How to connect to data on Databricks Unity Catalog using Spark

I have my data in Databricks Unity Catalog as

main.checkout_catalog.checkout_schema.checkout_orders_data

How can I connect with data present in above given path

Hi @sant-singh, thanks for reaching out!

If you’d like to use Spark to connect to a Databricks table, you can use spark.read.table("main.checkout_catalog.checkout_schema.checkout_orders_data") to read your table into a Spark dataframe. From there, you can use GX to add a Spark data source and a dataframe asset using the newly created dataframe from your table.

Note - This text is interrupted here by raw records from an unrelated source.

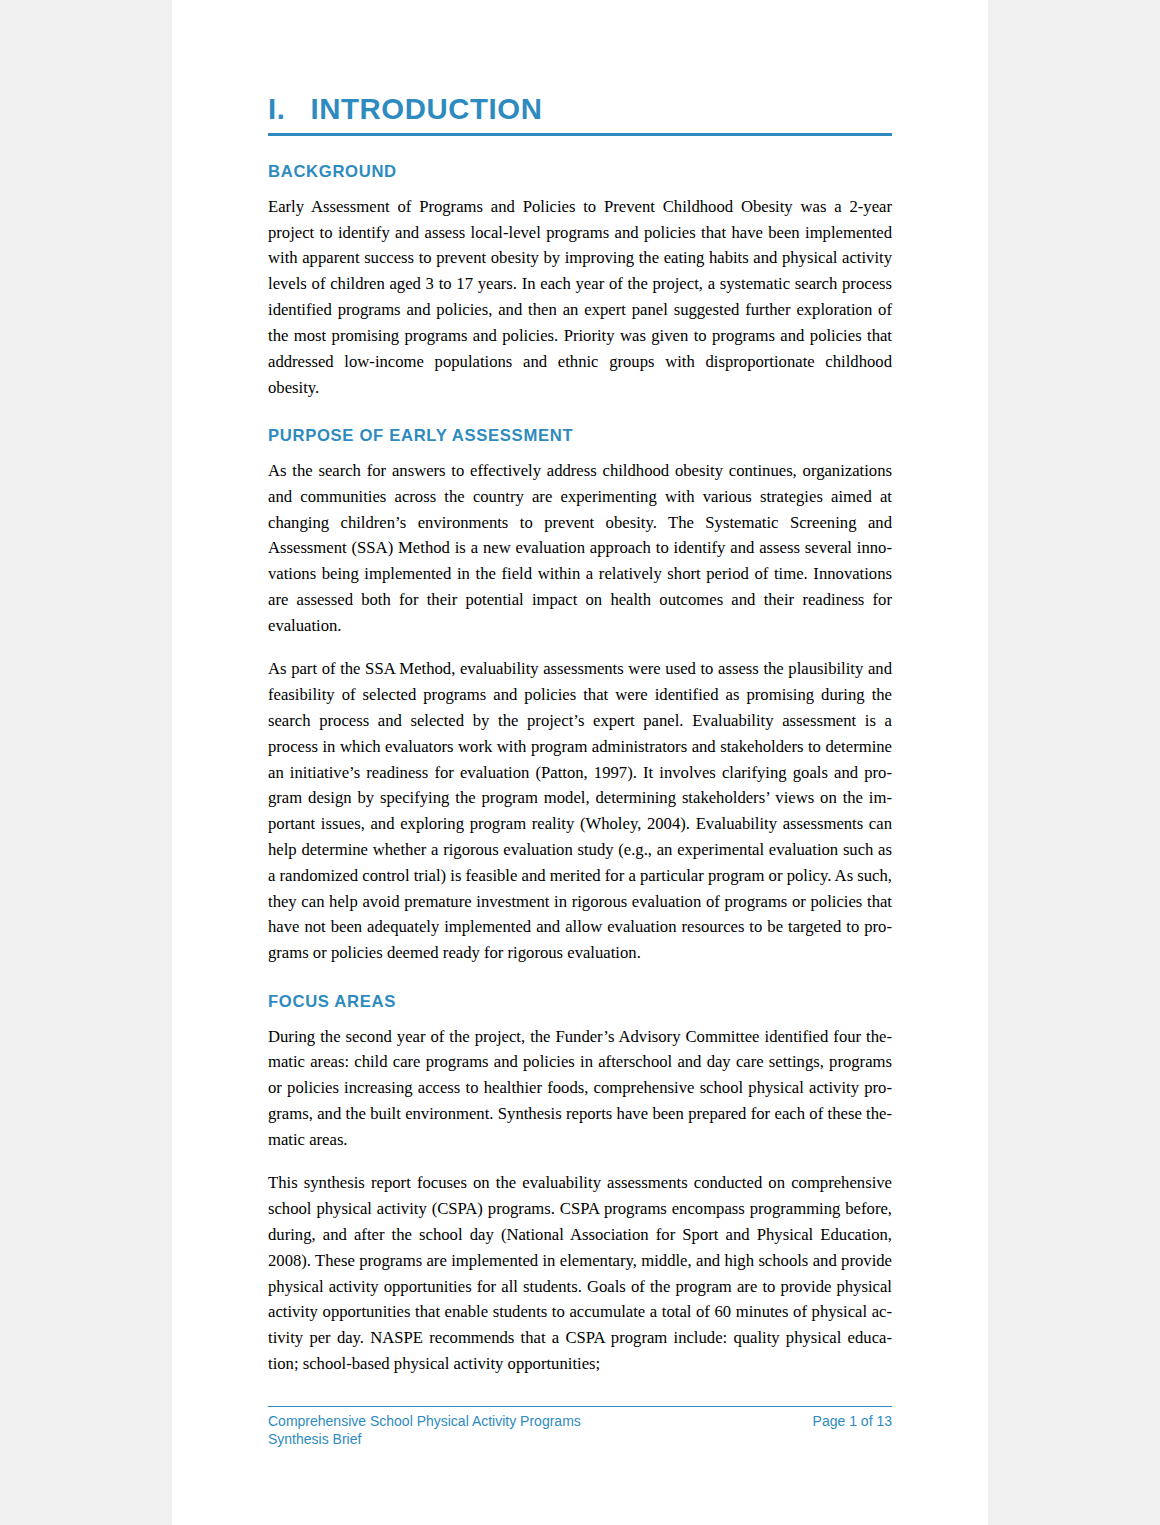I. Introduction
Background
Early Assessment of Programs and Policies to Prevent Childhood Obesity was a 2-year project to identify and assess local-level programs and policies that have been implemented with apparent success to prevent obesity by improving the eating habits and physical activity levels of children aged 3 to 17 years. In each year of the project, a systematic search process identified programs and policies, and then an expert panel suggested further exploration of the most promising programs and policies. Priority was given to programs and policies that addressed low-income populations and ethnic groups with disproportionate childhood obesity.
Purpose of Early Assessment
As the search for answers to effectively address childhood obesity continues, organizations and communities across the country are experimenting with various strategies aimed at changing children’s environments to prevent obesity. The Systematic Screening and Assessment (SSA) Method is a new evaluation approach to identify and assess several innovations being implemented in the field within a relatively short period of time. Innovations are assessed both for their potential impact on health outcomes and their readiness for evaluation.
As part of the SSA Method, evaluability assessments were used to assess the plausibility and feasibility of selected programs and policies that were identified as promising during the search process and selected by the project’s expert panel. Evaluability assessment is a process in which evaluators work with program administrators and stakeholders to determine an initiative’s readiness for evaluation (Patton, 1997). It involves clarifying goals and program design by specifying the program model, determining stakeholders’ views on the important issues, and exploring program reality (Wholey, 2004). Evaluability assessments can help determine whether a rigorous evaluation study (e.g., an experimental evaluation such as a randomized control trial) is feasible and merited for a particular program or policy. As such, they can help avoid premature investment in rigorous evaluation of programs or policies that have not been adequately implemented and allow evaluation resources to be targeted to programs or policies deemed ready for rigorous evaluation.
Focus Areas
During the second year of the project, the Funder’s Advisory Committee identified four thematic areas: child care programs and policies in afterschool and day care settings, programs or policies increasing access to healthier foods, comprehensive school physical activity programs, and the built environment. Synthesis reports have been prepared for each of these thematic areas.
This synthesis report focuses on the evaluability assessments conducted on comprehensive school physical activity (CSPA) programs. CSPA programs encompass programming before, during, and after the school day (National Association for Sport and Physical Education, 2008). These programs are implemented in elementary, middle, and high schools and provide physical activity opportunities for all students. Goals of the program are to provide physical activity opportunities that enable students to accumulate a total of 60 minutes of physical activity per day. NASPE recommends that a CSPA program include: quality physical education; school-based physical activity opportunities;
Comprehensive School Physical Activity Programs
Synthesis Brief
Page 1 of 13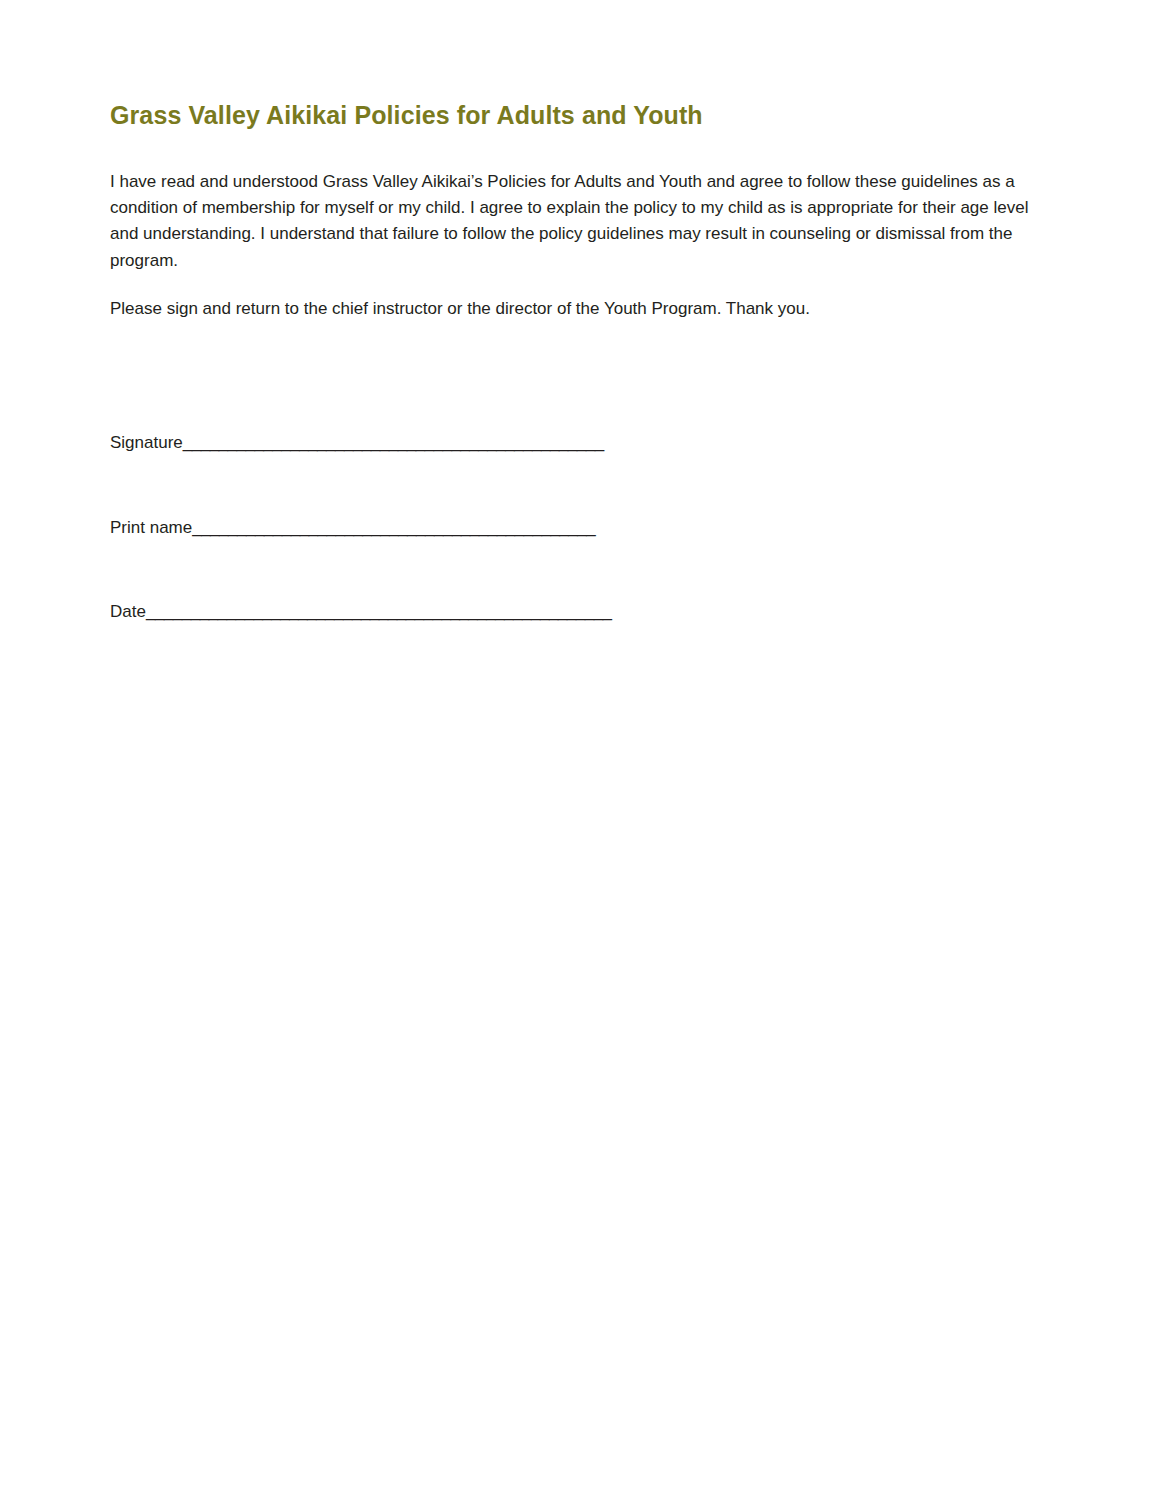Grass Valley Aikikai Policies for Adults and Youth
I have read and understood Grass Valley Aikikai’s Policies for Adults and Youth and agree to follow these guidelines as a condition of membership for myself or my child. I agree to explain the policy to my child as is appropriate for their age level and understanding. I understand that failure to follow the policy guidelines may result in counseling or dismissal from the program.
Please sign and return to the chief instructor or the director of the Youth Program. Thank you.
Signature_______________________________________________
Print name_____________________________________________
Date____________________________________________________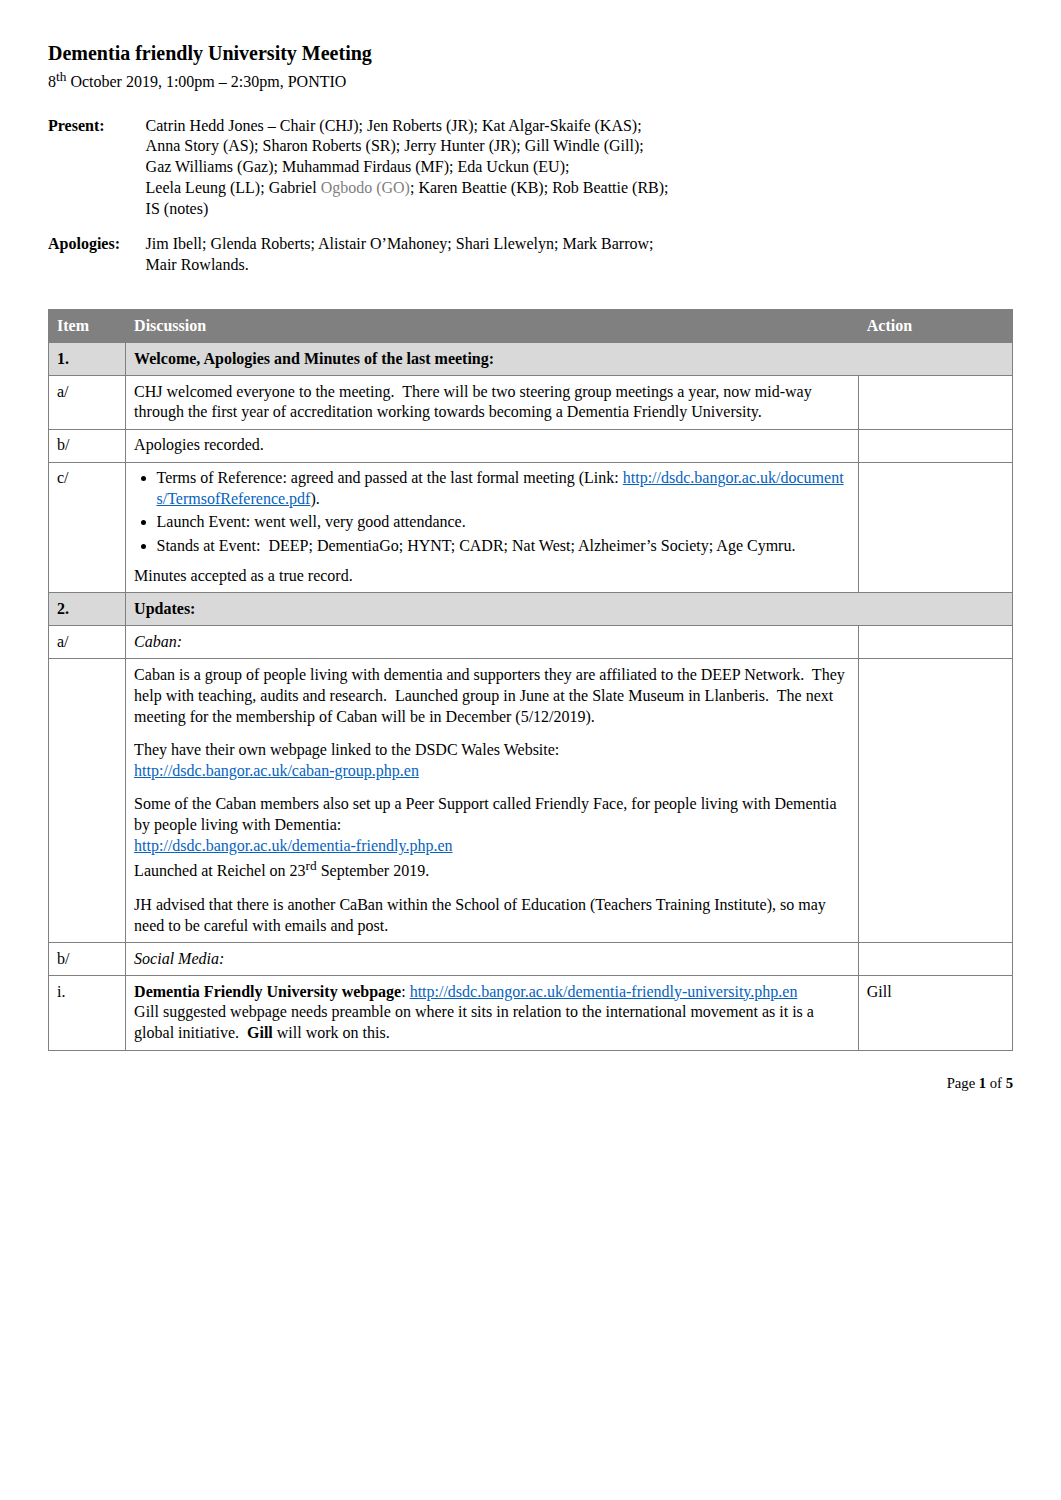Dementia friendly University Meeting
8th October 2019, 1:00pm – 2:30pm, PONTIO
| Present: | Catrin Hedd Jones – Chair (CHJ); Jen Roberts (JR); Kat Algar-Skaife (KAS); Anna Story (AS); Sharon Roberts (SR); Jerry Hunter (JR); Gill Windle (Gill); Gaz Williams (Gaz); Muhammad Firdaus (MF); Eda Uckun (EU); Leela Leung (LL); Gabriel Ogbodo (GO) ; Karen Beattie (KB); Rob Beattie (RB); IS (notes) |
| Apologies: | Jim Ibell; Glenda Roberts; Alistair O’Mahoney; Shari Llewelyn; Mark Barrow; Mair Rowlands. |
| Item | Discussion | Action |
| --- | --- | --- |
| 1. | Welcome, Apologies and Minutes of the last meeting: |
| a/ | CHJ welcomed everyone to the meeting. There will be two steering group meetings a year, now mid-way through the first year of accreditation working towards becoming a Dementia Friendly University. | |
| b/ | Apologies recorded. | |
| c/ | Terms of Reference: agreed and passed at the last formal meeting (Link: http://dsdc.bangor.ac.uk/documents/TermsofReference.pdf ). Launch Event: went well, very good attendance. Stands at Event: DEEP; DementiaGo; HYNT; CADR; Nat West; Alzheimer’s Society; Age Cymru. Minutes accepted as a true record. | |
| 2. | Updates: |
| a/ | Caban: | |
| | Caban is a group of people living with dementia and supporters they are affiliated to the DEEP Network. They help with teaching, audits and research. Launched group in June at the Slate Museum in Llanberis. The next meeting for the membership of Caban will be in December (5/12/2019). They have their own webpage linked to the DSDC Wales Website: http://dsdc.bangor.ac.uk/caban-group.php.en Some of the Caban members also set up a Peer Support called Friendly Face, for people living with Dementia by people living with Dementia: http://dsdc.bangor.ac.uk/dementia-friendly.php.en Launched at Reichel on 23 rd September 2019. JH advised that there is another CaBan within the School of Education (Teachers Training Institute), so may need to be careful with emails and post. | |
| b/ | Social Media: | |
| i. | Dementia Friendly University webpage : http://dsdc.bangor.ac.uk/dementia-friendly-university.php.en Gill suggested webpage needs preamble on where it sits in relation to the international movement as it is a global initiative. Gill will work on this. | Gill |
Page 1 of 5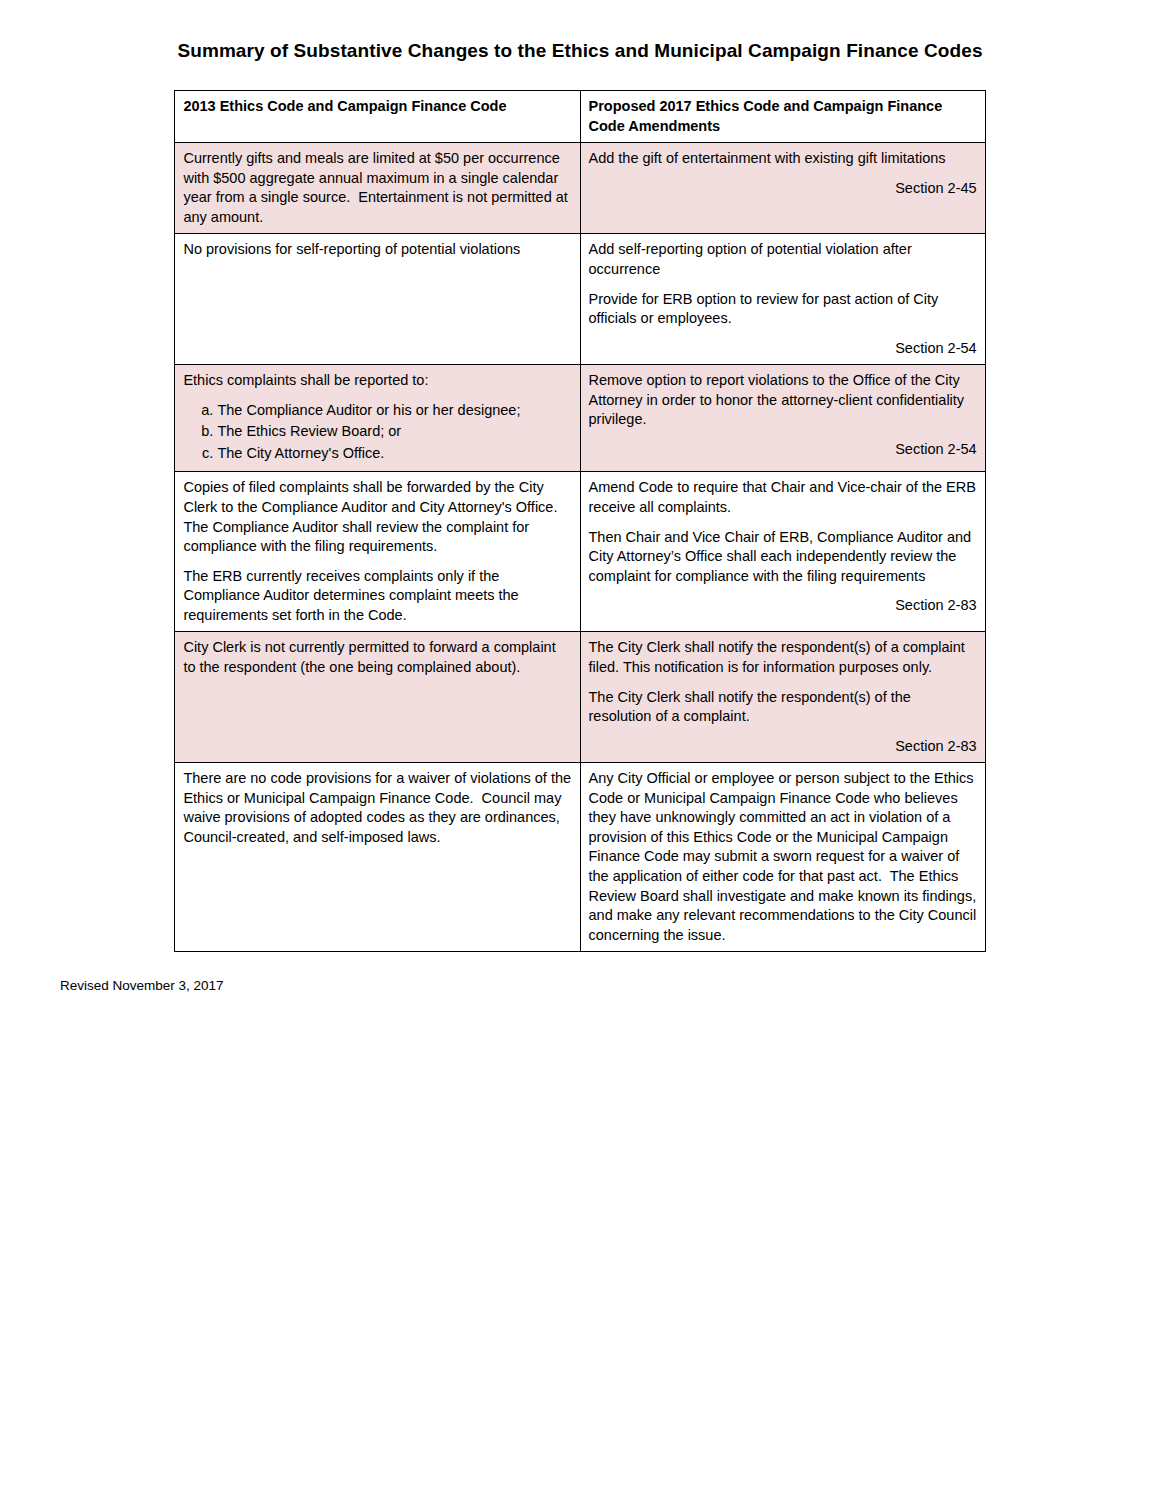Summary of Substantive Changes to the Ethics and Municipal Campaign Finance Codes
| 2013 Ethics Code and Campaign Finance Code | Proposed 2017 Ethics Code and Campaign Finance Code Amendments |
| --- | --- |
| Currently gifts and meals are limited at $50 per occurrence with $500 aggregate annual maximum in a single calendar year from a single source. Entertainment is not permitted at any amount. | Add the gift of entertainment with existing gift limitations Section 2-45 |
| No provisions for self-reporting of potential violations | Add self-reporting option of potential violation after occurrence Provide for ERB option to review for past action of City officials or employees. Section 2-54 |
| Ethics complaints shall be reported to: The Compliance Auditor or his or her designee; The Ethics Review Board; or The City Attorney's Office. | Remove option to report violations to the Office of the City Attorney in order to honor the attorney-client confidentiality privilege. Section 2-54 |
| Copies of filed complaints shall be forwarded by the City Clerk to the Compliance Auditor and City Attorney's Office. The Compliance Auditor shall review the complaint for compliance with the filing requirements. The ERB currently receives complaints only if the Compliance Auditor determines complaint meets the requirements set forth in the Code. | Amend Code to require that Chair and Vice-chair of the ERB receive all complaints. Then Chair and Vice Chair of ERB, Compliance Auditor and City Attorney’s Office shall each independently review the complaint for compliance with the filing requirements Section 2-83 |
| City Clerk is not currently permitted to forward a complaint to the respondent (the one being complained about). | The City Clerk shall notify the respondent(s) of a complaint filed. This notification is for information purposes only. The City Clerk shall notify the respondent(s) of the resolution of a complaint. Section 2-83 |
| There are no code provisions for a waiver of violations of the Ethics or Municipal Campaign Finance Code. Council may waive provisions of adopted codes as they are ordinances, Council-created, and self-imposed laws. | Any City Official or employee or person subject to the Ethics Code or Municipal Campaign Finance Code who believes they have unknowingly committed an act in violation of a provision of this Ethics Code or the Municipal Campaign Finance Code may submit a sworn request for a waiver of the application of either code for that past act. The Ethics Review Board shall investigate and make known its findings, and make any relevant recommendations to the City Council concerning the issue. |
Revised November 3, 2017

Here’s a link to our relevant docs page on connecting to in-memory Data Assets: Connect to in-memory Data Assets | Great Expectations, along with some sample code adapted for the spark.read.table() usage:

data_source = context.sources.add_or_update_spark(name="spark_datasource")

df = spark.read.table("main.checkout_catalog.checkout_schema.checkout_orders_data")

data_asset = data_source.add_dataframe_asset(
    name="spark_dataframe_asset",
    dataframe=df
)

batch_request = data_asset.build_batch_request()

I have delta tables only. I have to use the tables directly not by reading it in dataframe because I have to send the validation result to Datahub and that should match data asset type to be ingested in datahub.

I am getting this while executing the provided sample code:

DataHubValidationAction does not recognize this GE data asset type - <class 'great_expectations.validator.validator.Validator'>. This is either using v2-api or execution engine other than sqlalchemy.
Metadata not sent to datahub. No datasets found.

I have to use only SqlAlchemyExecutionEngine because Datahub only support SqlAlchemyExecutionEngine while integrating Great Expectation and Datahub.

Hi @sant-singh, if you’re not using Spark, an alternative way to connect to a Databricks table is by creating a Databricks SQL source and table asset.

With regard to your Datahub error, I see you’ve also raised that error in another post - let’s keep conversation around the Datahub error in its original thread. This will help prevent duplicate effort and help keep all the communication & responses consolidated in one place. Thanks!